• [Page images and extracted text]

• • •

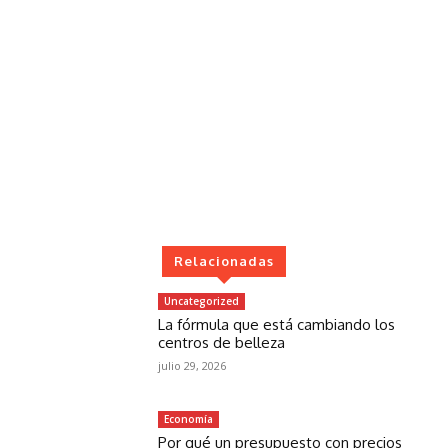
Relacionadas
Uncategorized
La fórmula que está cambiando los
centros de belleza
julio 29, 2026
Economía
Por qué un presupuesto con precios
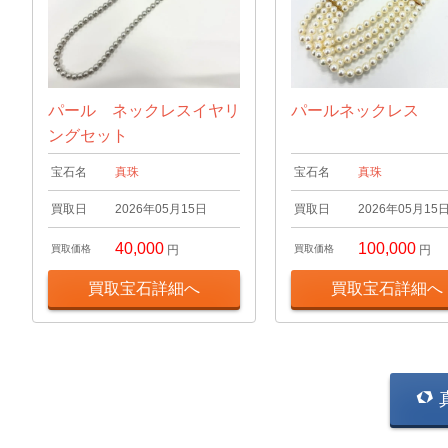
パール ネックレスイヤリ
パールネックレス
ングセット
宝石名
真珠
宝石名
真珠
買取日
2026年05月15日
買取日
2026年05月15
40,000
100,000
買取価格
円
買取価格
円
買取宝石詳細へ
買取宝石詳細へ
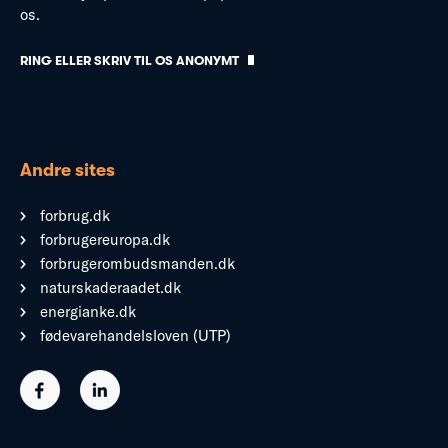
os.
RING ELLER SKRIV TIL OS ANONYMT
Andre sites
forbrug.dk
forbrugereuropa.dk
forbrugerombudsmanden.dk
naturskaderaadet.dk
energianke.dk
fødevarehandelsloven (UTP)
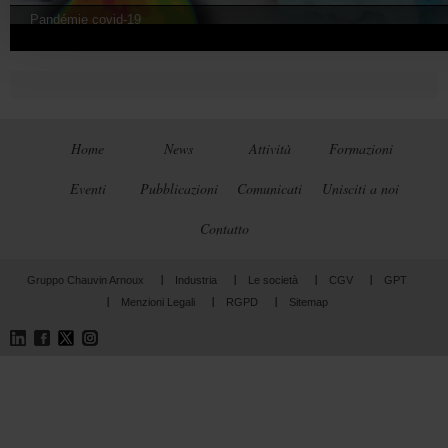
Pandémie covid-19
Home
News
Attività
Formazioni
Eventi
Pubblicazioni
Comunicati
Unisciti a noi
Contatto
Gruppo Chauvin Arnoux
Industria
Le società
CGV
GPT
Menzioni Legali
RGPD
Sitemap
LinkedIn
Facebook
Twitter
Instagram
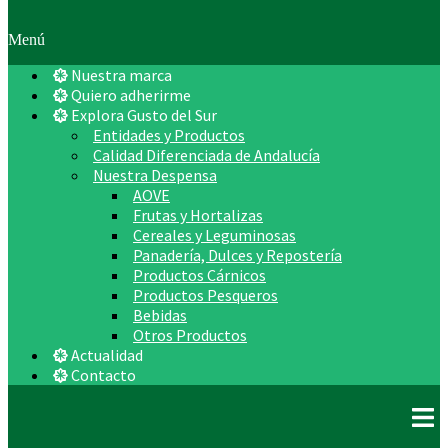
Menú
Nuestra marca
Quiero adherirme
Explora Gusto del Sur
Entidades y Productos
Calidad Diferenciada de Andalucía
Nuestra Despensa
AOVE
Frutas y Hortalizas
Cereales y Leguminosas
Panadería, Dulces y Repostería
Productos Cárnicos
Productos Pesqueros
Bebidas
Otros Productos
Actualidad
Contacto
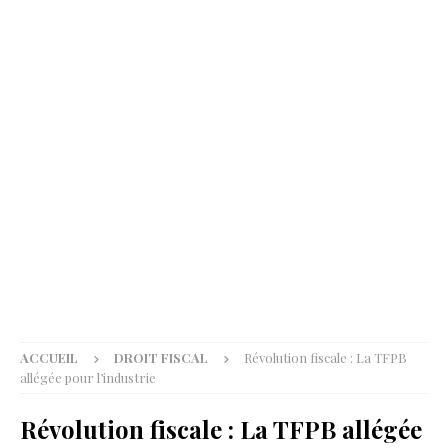
ACCUEIL
DROIT FISCAL
Révolution fiscale : La TFPB
allégée pour l’industrie
Révolution fiscale : La TFPB allégée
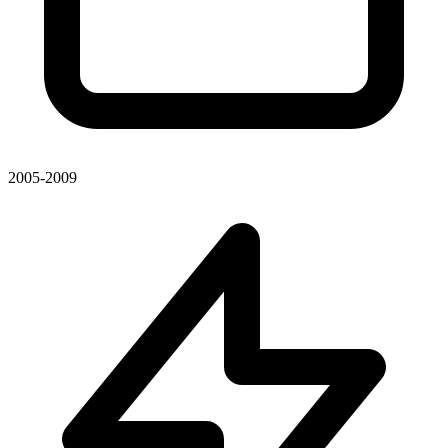
2005-2009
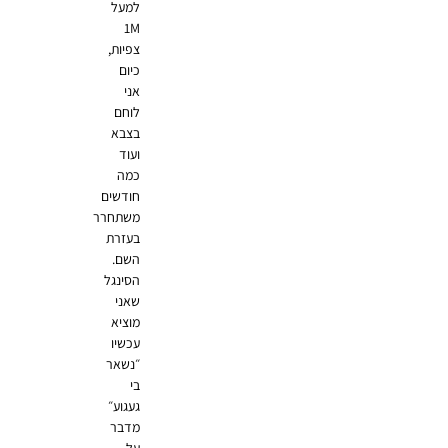
למעל
1M
צפיות,
כיום
אני
לוחם
בצבא
ועוד
כמה
חודשים
משתחרר
בעזרת
השם.
הסינגל
שאני
מוציא
עכשיו
״נשאר
בי
געגוע״
מדבר
על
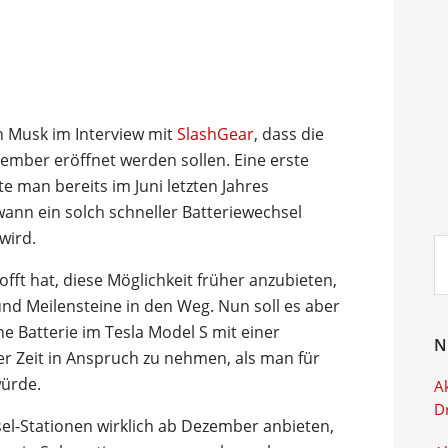
on Musk im Interview mit
SlashGear
, dass die
ember eröffnet werden sollen. Eine erste
e man bereits im Juni letzten Jahres
wann ein solch schneller Batteriewechsel
wird.
Su
ei
fft hat, diese Möglichkeit früher anzubieten,
d Meilensteine in den Weg. Nun soll es aber
e Batterie im Tesla Model S mit einer
N
r Zeit in Anspruch zu nehmen, als man für
würde.
Ak
D
sel-Stationen wirklich ab Dezember anbieten,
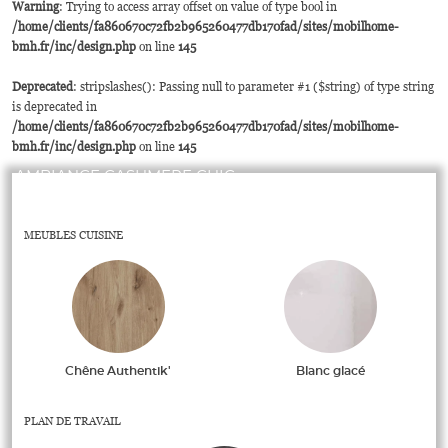
Warning
: Trying to access array offset on value of type bool in
/home/clients/fa860670c72fb2b965260477db170fad/sites/mobilhome-
bmh.fr/inc/design.php
on line
145
Deprecated
: stripslashes(): Passing null to parameter #1 ($string) of type string
is deprecated in
/home/clients/fa860670c72fb2b965260477db170fad/sites/mobilhome-
bmh.fr/inc/design.php
on line
145
AMBIANCE CASHMERE CHIC
MEUBLES CUISINE
Chêne Authentik'
Blanc glacé
PLAN DE TRAVAIL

• • •

• [Goal of the exercise]
Rewrite the extracted text of every entry above, changing each "Contacto" to "Contáctanos" and leaving the rest as it is. Leave the pictures out of your answer.

• [Worked solution]
Relacionadas
Uncategorized
La fórmula que está cambiando los
centros de belleza
julio 29, 2026
Economía
Por qué un presupuesto con precios
パール ネックレスイヤリ
パールネックレス
ングセット
宝石名
真珠
宝石名
真珠
買取日
2026年05月15日
買取日
2026年05月15
40,000
100,000
買取価格
円
買取価格
円
買取宝石詳細へ
買取宝石詳細へ
os.
RING ELLER SKRIV TIL OS ANONYMT
Andre sites
forbrug.dk
forbrugereuropa.dk
forbrugerombudsmanden.dk
naturskaderaadet.dk
energianke.dk
fødevarehandelsloven (UTP)
Pandémie covid-19
Home
News
Attività
Formazioni
Eventi
Pubblicazioni
Comunicati
Unisciti a noi
Contatto
Gruppo Chauvin Arnoux
Industria
Le società
CGV
GPT
Menzioni Legali
RGPD
Sitemap
LinkedIn
Facebook
Twitter
Instagram
Menú
Nuestra marca
Quiero adherirme
Explora Gusto del Sur
Entidades y Productos
Calidad Diferenciada de Andalucía
Nuestra Despensa
AOVE
Frutas y Hortalizas
Cereales y Leguminosas
Panadería, Dulces y Repostería
Productos Cárnicos
Productos Pesqueros
Bebidas
Otros Productos
Actualidad
Contáctanos
ACCUEIL
DROIT FISCAL
Révolution fiscale : La TFPB
allégée pour l’industrie
Révolution fiscale : La TFPB allégée
2005-2009
למעל
1M
צפיות,
כיום
אני
לוחם
בצבא
ועוד
כמה
חודשים
משתחרר
בעזרת
השם.
הסינגל
שאני
מוציא
עכשיו
״נשאר
בי
געגוע״
מדבר
על
on Musk im Interview mit
SlashGear
, dass die
ember eröffnet werden sollen. Eine erste
e man bereits im Juni letzten Jahres
wann ein solch schneller Batteriewechsel
wird.
Su
ei
fft hat, diese Möglichkeit früher anzubieten,
d Meilensteine in den Weg. Nun soll es aber
e Batterie im Tesla Model S mit einer
N
r Zeit in Anspruch zu nehmen, als man für
würde.
Ak
D
sel-Stationen wirklich ab Dezember anbieten,
Warning
: Trying to access array offset on value of type bool in
/home/clients/fa860670c72fb2b965260477db170fad/sites/mobilhome-
bmh.fr/inc/design.php
on line
145
Deprecated
: stripslashes(): Passing null to parameter #1 ($string) of type string
is deprecated in
/home/clients/fa860670c72fb2b965260477db170fad/sites/mobilhome-
bmh.fr/inc/design.php
on line
145
AMBIANCE CASHMERE CHIC
MEUBLES CUISINE
Chêne Authentik'
Blanc glacé
PLAN DE TRAVAIL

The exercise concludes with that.